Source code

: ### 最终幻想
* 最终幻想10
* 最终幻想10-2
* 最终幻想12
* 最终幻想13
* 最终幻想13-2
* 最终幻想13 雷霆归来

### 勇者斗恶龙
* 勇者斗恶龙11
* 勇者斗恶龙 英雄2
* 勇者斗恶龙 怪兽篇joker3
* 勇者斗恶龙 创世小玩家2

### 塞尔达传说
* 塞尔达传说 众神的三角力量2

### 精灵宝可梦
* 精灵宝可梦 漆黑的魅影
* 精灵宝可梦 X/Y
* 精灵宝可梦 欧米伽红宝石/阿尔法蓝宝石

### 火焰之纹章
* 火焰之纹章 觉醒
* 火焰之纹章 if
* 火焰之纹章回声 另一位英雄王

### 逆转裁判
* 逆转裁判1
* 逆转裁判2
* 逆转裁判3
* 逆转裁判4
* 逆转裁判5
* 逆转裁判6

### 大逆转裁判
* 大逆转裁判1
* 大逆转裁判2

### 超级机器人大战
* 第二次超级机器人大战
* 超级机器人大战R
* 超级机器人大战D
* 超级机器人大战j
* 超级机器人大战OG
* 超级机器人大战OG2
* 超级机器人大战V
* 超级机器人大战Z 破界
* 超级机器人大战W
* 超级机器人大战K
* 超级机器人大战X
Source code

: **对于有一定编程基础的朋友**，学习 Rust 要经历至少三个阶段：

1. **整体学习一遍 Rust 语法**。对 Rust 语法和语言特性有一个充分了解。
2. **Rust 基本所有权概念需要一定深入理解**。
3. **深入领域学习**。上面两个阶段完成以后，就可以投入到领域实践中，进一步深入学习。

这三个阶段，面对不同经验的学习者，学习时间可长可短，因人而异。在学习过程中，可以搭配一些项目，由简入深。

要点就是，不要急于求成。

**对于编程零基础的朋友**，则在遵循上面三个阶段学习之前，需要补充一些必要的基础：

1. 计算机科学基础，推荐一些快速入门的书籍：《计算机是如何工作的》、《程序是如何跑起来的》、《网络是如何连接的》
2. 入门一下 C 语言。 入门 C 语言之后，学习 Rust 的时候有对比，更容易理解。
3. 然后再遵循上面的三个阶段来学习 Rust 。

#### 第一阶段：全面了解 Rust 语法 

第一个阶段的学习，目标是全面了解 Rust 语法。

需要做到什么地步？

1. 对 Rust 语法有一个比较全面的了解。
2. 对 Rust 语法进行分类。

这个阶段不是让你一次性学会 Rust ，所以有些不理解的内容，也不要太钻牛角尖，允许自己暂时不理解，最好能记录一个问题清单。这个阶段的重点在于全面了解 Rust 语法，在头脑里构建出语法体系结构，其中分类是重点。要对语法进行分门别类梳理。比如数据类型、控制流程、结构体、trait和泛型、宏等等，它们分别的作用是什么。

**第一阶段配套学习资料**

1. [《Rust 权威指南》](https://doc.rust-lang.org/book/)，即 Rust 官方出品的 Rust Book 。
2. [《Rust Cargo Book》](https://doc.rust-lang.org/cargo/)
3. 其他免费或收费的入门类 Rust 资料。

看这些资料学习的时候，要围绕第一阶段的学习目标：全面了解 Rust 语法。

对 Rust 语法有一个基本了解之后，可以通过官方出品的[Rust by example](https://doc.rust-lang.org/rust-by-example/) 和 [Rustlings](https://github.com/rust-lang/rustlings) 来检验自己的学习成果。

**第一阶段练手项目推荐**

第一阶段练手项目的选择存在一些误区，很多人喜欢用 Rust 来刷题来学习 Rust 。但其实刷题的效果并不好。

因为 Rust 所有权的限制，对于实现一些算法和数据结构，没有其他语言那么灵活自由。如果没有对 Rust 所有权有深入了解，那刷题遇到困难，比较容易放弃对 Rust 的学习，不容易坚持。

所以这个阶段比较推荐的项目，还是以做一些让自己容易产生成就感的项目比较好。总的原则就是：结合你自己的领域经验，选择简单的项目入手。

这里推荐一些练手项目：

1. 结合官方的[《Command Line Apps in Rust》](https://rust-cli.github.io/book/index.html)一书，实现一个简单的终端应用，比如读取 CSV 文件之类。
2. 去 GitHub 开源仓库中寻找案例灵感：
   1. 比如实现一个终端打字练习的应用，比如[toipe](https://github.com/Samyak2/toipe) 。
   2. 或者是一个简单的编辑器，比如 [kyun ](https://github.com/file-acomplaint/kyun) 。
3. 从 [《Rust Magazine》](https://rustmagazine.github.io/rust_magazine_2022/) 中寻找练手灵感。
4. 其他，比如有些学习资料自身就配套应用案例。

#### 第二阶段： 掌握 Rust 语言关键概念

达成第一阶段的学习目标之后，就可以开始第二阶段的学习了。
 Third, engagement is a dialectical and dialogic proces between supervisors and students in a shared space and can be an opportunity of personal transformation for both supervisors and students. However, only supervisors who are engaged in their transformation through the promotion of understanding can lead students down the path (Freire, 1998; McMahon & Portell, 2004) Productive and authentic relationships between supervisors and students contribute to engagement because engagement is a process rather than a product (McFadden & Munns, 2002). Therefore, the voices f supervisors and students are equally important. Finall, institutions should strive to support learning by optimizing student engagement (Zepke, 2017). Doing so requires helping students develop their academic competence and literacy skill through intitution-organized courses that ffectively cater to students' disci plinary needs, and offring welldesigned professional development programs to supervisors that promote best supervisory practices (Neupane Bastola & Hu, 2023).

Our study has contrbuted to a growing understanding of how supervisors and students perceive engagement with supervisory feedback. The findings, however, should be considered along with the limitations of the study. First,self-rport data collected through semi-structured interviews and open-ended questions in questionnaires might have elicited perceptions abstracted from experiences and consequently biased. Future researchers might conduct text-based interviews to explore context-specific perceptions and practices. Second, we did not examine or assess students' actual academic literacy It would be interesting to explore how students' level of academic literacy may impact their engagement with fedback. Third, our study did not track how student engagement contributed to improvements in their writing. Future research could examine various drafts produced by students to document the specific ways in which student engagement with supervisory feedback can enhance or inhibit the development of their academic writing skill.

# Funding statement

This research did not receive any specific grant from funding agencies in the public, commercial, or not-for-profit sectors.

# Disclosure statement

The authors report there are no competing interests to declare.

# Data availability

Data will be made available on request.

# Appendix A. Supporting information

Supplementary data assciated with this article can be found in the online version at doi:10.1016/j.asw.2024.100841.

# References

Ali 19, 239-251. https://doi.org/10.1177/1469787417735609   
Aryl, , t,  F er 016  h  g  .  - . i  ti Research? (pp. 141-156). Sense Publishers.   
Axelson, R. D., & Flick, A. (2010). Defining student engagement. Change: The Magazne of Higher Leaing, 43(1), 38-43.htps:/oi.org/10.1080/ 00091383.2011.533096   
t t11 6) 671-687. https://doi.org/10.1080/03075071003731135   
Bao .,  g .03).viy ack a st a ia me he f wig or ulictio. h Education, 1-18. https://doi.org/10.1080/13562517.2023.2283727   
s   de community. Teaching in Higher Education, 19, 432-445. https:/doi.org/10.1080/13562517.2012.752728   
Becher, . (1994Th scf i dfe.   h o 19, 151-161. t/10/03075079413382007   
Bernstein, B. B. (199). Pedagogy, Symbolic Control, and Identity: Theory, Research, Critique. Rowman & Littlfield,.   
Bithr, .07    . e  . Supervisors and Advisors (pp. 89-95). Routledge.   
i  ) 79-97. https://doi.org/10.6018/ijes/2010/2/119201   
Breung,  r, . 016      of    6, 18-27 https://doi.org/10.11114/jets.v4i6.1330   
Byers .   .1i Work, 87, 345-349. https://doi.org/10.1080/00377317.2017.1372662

Task details. Reproduce all entries. Keep them exact.

Output below.
Source code

: ### 最终幻想
* 最终幻想10
* 最终幻想10-2
* 最终幻想12
* 最终幻想13
* 最终幻想13-2
* 最终幻想13 雷霆归来

### 勇者斗恶龙
* 勇者斗恶龙11
* 勇者斗恶龙 英雄2
* 勇者斗恶龙 怪兽篇joker3
* 勇者斗恶龙 创世小玩家2

### 塞尔达传说
* 塞尔达传说 众神的三角力量2

### 精灵宝可梦
* 精灵宝可梦 漆黑的魅影
* 精灵宝可梦 X/Y
* 精灵宝可梦 欧米伽红宝石/阿尔法蓝宝石

### 火焰之纹章
* 火焰之纹章 觉醒
* 火焰之纹章 if
* 火焰之纹章回声 另一位英雄王

### 逆转裁判
* 逆转裁判1
* 逆转裁判2
* 逆转裁判3
* 逆转裁判4
* 逆转裁判5
* 逆转裁判6

### 大逆转裁判
* 大逆转裁判1
* 大逆转裁判2

### 超级机器人大战
* 第二次超级机器人大战
* 超级机器人大战R
* 超级机器人大战D
* 超级机器人大战j
* 超级机器人大战OG
* 超级机器人大战OG2
* 超级机器人大战V
* 超级机器人大战Z 破界
* 超级机器人大战W
* 超级机器人大战K
* 超级机器人大战X
Source code

: **对于有一定编程基础的朋友**，学习 Rust 要经历至少三个阶段：

1. **整体学习一遍 Rust 语法**。对 Rust 语法和语言特性有一个充分了解。
2. **Rust 基本所有权概念需要一定深入理解**。
3. **深入领域学习**。上面两个阶段完成以后，就可以投入到领域实践中，进一步深入学习。

这三个阶段，面对不同经验的学习者，学习时间可长可短，因人而异。在学习过程中，可以搭配一些项目，由简入深。

要点就是，不要急于求成。

**对于编程零基础的朋友**，则在遵循上面三个阶段学习之前，需要补充一些必要的基础：

1. 计算机科学基础，推荐一些快速入门的书籍：《计算机是如何工作的》、《程序是如何跑起来的》、《网络是如何连接的》
2. 入门一下 C 语言。 入门 C 语言之后，学习 Rust 的时候有对比，更容易理解。
3. 然后再遵循上面的三个阶段来学习 Rust 。

#### 第一阶段：全面了解 Rust 语法 

第一个阶段的学习，目标是全面了解 Rust 语法。

需要做到什么地步？

1. 对 Rust 语法有一个比较全面的了解。
2. 对 Rust 语法进行分类。

这个阶段不是让你一次性学会 Rust ，所以有些不理解的内容，也不要太钻牛角尖，允许自己暂时不理解，最好能记录一个问题清单。这个阶段的重点在于全面了解 Rust 语法，在头脑里构建出语法体系结构，其中分类是重点。要对语法进行分门别类梳理。比如数据类型、控制流程、结构体、trait和泛型、宏等等，它们分别的作用是什么。

**第一阶段配套学习资料**

1. [《Rust 权威指南》](https://doc.rust-lang.org/book/)，即 Rust 官方出品的 Rust Book 。
2. [《Rust Cargo Book》](https://doc.rust-lang.org/cargo/)
3. 其他免费或收费的入门类 Rust 资料。

看这些资料学习的时候，要围绕第一阶段的学习目标：全面了解 Rust 语法。

对 Rust 语法有一个基本了解之后，可以通过官方出品的[Rust by example](https://doc.rust-lang.org/rust-by-example/) 和 [Rustlings](https://github.com/rust-lang/rustlings) 来检验自己的学习成果。

**第一阶段练手项目推荐**

第一阶段练手项目的选择存在一些误区，很多人喜欢用 Rust 来刷题来学习 Rust 。但其实刷题的效果并不好。

因为 Rust 所有权的限制，对于实现一些算法和数据结构，没有其他语言那么灵活自由。如果没有对 Rust 所有权有深入了解，那刷题遇到困难，比较容易放弃对 Rust 的学习，不容易坚持。

所以这个阶段比较推荐的项目，还是以做一些让自己容易产生成就感的项目比较好。总的原则就是：结合你自己的领域经验，选择简单的项目入手。

这里推荐一些练手项目：

1. 结合官方的[《Command Line Apps in Rust》](https://rust-cli.github.io/book/index.html)一书，实现一个简单的终端应用，比如读取 CSV 文件之类。
2. 去 GitHub 开源仓库中寻找案例灵感：
   1. 比如实现一个终端打字练习的应用，比如[toipe](https://github.com/Samyak2/toipe) 。
   2. 或者是一个简单的编辑器，比如 [kyun ](https://github.com/file-acomplaint/kyun) 。
3. 从 [《Rust Magazine》](https://rustmagazine.github.io/rust_magazine_2022/) 中寻找练手灵感。
4. 其他，比如有些学习资料自身就配套应用案例。

#### 第二阶段： 掌握 Rust 语言关键概念

达成第一阶段的学习目标之后，就可以开始第二阶段的学习了。
 Third, engagement is a dialectical and dialogic proces between supervisors and students in a shared space and can be an opportunity of personal transformation for both supervisors and students. However, only supervisors who are engaged in their transformation through the promotion of understanding can lead students down the path (Freire, 1998; McMahon & Portell, 2004) Productive and authentic relationships between supervisors and students contribute to engagement because engagement is a process rather than a product (McFadden & Munns, 2002). Therefore, the voices f supervisors and students are equally important. Finall, institutions should strive to support learning by optimizing student engagement (Zepke, 2017). Doing so requires helping students develop their academic competence and literacy skill through intitution-organized courses that ffectively cater to students' disci plinary needs, and offring welldesigned professional development programs to supervisors that promote best supervisory practices (Neupane Bastola & Hu, 2023).

Our study has contrbuted to a growing understanding of how supervisors and students perceive engagement with supervisory feedback. The findings, however, should be considered along with the limitations of the study. First,self-rport data collected through semi-structured interviews and open-ended questions in questionnaires might have elicited perceptions abstracted from experiences and consequently biased. Future researchers might conduct text-based interviews to explore context-specific perceptions and practices. Second, we did not examine or assess students' actual academic literacy It would be interesting to explore how students' level of academic literacy may impact their engagement with fedback. Third, our study did not track how student engagement contributed to improvements in their writing. Future research could examine various drafts produced by students to document the specific ways in which student engagement with supervisory feedback can enhance or inhibit the development of their academic writing skill.

# Funding statement

This research did not receive any specific grant from funding agencies in the public, commercial, or not-for-profit sectors.

# Disclosure statement

The authors report there are no competing interests to declare.

# Data availability

Data will be made available on request.

# Appendix A. Supporting information

Supplementary data assciated with this article can be found in the online version at doi:10.1016/j.asw.2024.100841.

# References

Ali 19, 239-251. https://doi.org/10.1177/1469787417735609   
Aryl, , t,  F er 016  h  g  .  - . i  ti Research? (pp. 141-156). Sense Publishers.   
Axelson, R. D., & Flick, A. (2010). Defining student engagement. Change: The Magazne of Higher Leaing, 43(1), 38-43.htps:/oi.org/10.1080/ 00091383.2011.533096   
t t11 6) 671-687. https://doi.org/10.1080/03075071003731135   
Bao .,  g .03).viy ack a st a ia me he f wig or ulictio. h Education, 1-18. https://doi.org/10.1080/13562517.2023.2283727   
s   de community. Teaching in Higher Education, 19, 432-445. https:/doi.org/10.1080/13562517.2012.752728   
Becher, . (1994Th scf i dfe.   h o 19, 151-161. t/10/03075079413382007   
Bernstein, B. B. (199). Pedagogy, Symbolic Control, and Identity: Theory, Research, Critique. Rowman & Littlfield,.   
Bithr, .07    . e  . Supervisors and Advisors (pp. 89-95). Routledge.   
i  ) 79-97. https://doi.org/10.6018/ijes/2010/2/119201   
Breung,  r, . 016      of    6, 18-27 https://doi.org/10.11114/jets.v4i6.1330   
Byers .   .1i Work, 87, 345-349. https://doi.org/10.1080/00377317.2017.1372662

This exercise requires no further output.